Das Gehirn unterscheidet nicht immer klar zwischen einer realen und einer vorgestellten Bedrohung.
Der Körper bleibt dadurch im Alarmzustand.


Je nach Situation kann sie zusammenhängen mit:

  • frühen Schemata (Angst vor Versagen, Verletzlichkeit, hohe Selbstansprüche)
  • einem schützenden inneren Anteil, der Gefahr vermeiden möchte
  • einem Nervensystem, das überempfindlich geworden ist

In jedem Fall folgt Angst einer inneren Logik.
Und diese Logik zu verstehen kann bereits etwas verändern.

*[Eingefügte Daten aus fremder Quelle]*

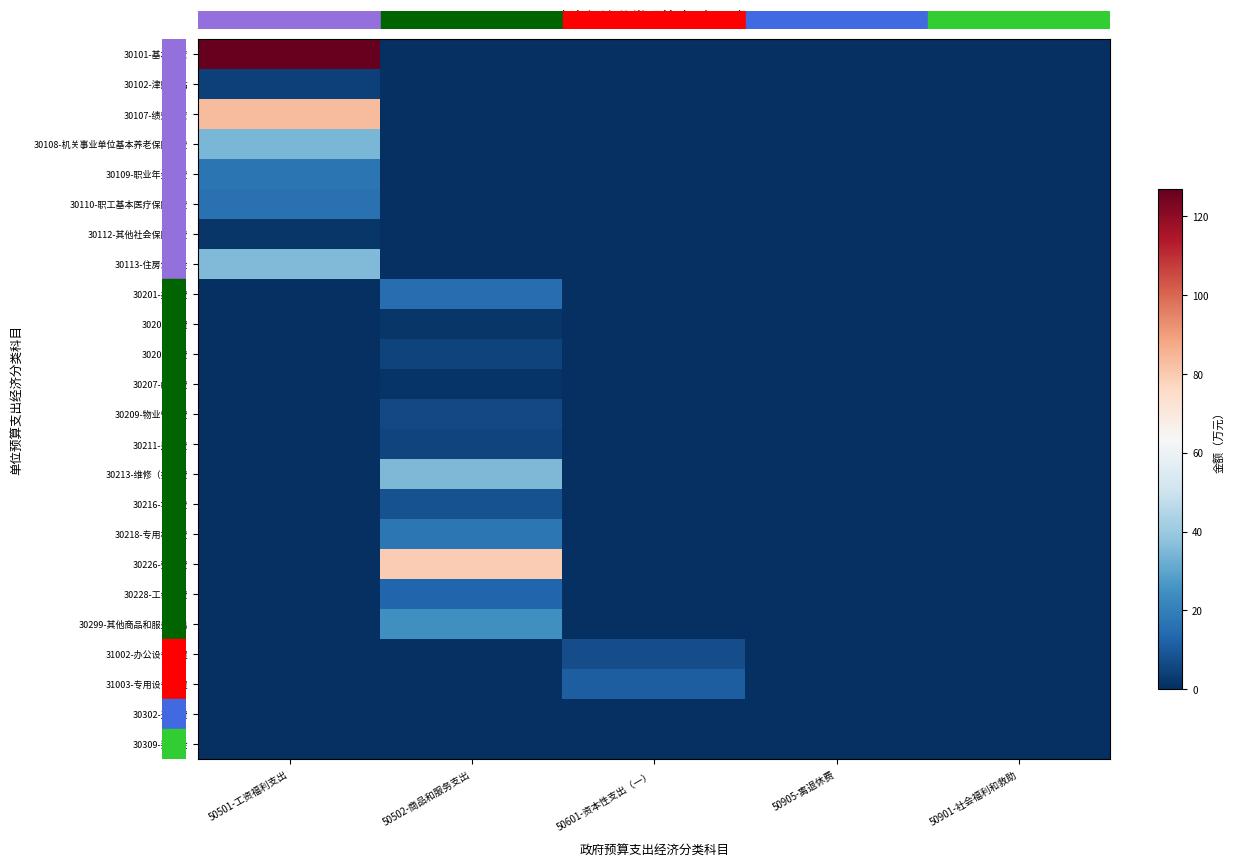

List the series in order of their peak value, lowest first.

30309-奖励金, 30302-退休费, 30207-邮电费, 30205-水费, 30112-其他社会保障缴费, 30102-津贴补贴, 30206-电费, 30211-差旅费, 30209-物业管理费, 31002-办公设备购置, 30216-培训费, 31003-专用设备购置, 30228-工会经费, 30201-办公费, 30110-职工基本医疗保险缴费, 30109-职业年金缴费, 30218-专用材料费, 30299-其他商品和服务支出, 30108-机关事业单位基本养老保险缴费, 30213-维修（护）费, 30113-住房公积金, 30226-劳务费, 30107-绩效工资, 30101-基本工资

Die Begleitung kombiniert mehrere Ansätze:

  • Kognitive Verhaltenstherapie (KVT): ängstliche Gedanken erkennen und überprüfen
  • Körperregulation: die Aktivierung des Nervensystems reduzieren
  • Achtsamkeit (Mindfulness): Gedanken beobachten, ohne sich mit ihnen zu identifizieren
  • Schematherapie: zugrunde liegende Muster verstehen
  • Kreative Methoden, wenn sie für Sie passend sind

Oft reduziert sich die Intensität bereits in den ersten Sitzungen, wenn der Angstkreislauf verständlich wird.

Mit der Zeit können Sie:

  • die Häufigkeit des Grübelns verringern
  • Ihre Toleranz gegenüber Unsicherheit erhöhen
  • mehr emotionale Stabilität zurückgewinnen

Das Ziel ist nicht, Angst vollständig zu beseitigen, sondern sie wieder angemessen und regulierbar werden zu lassen.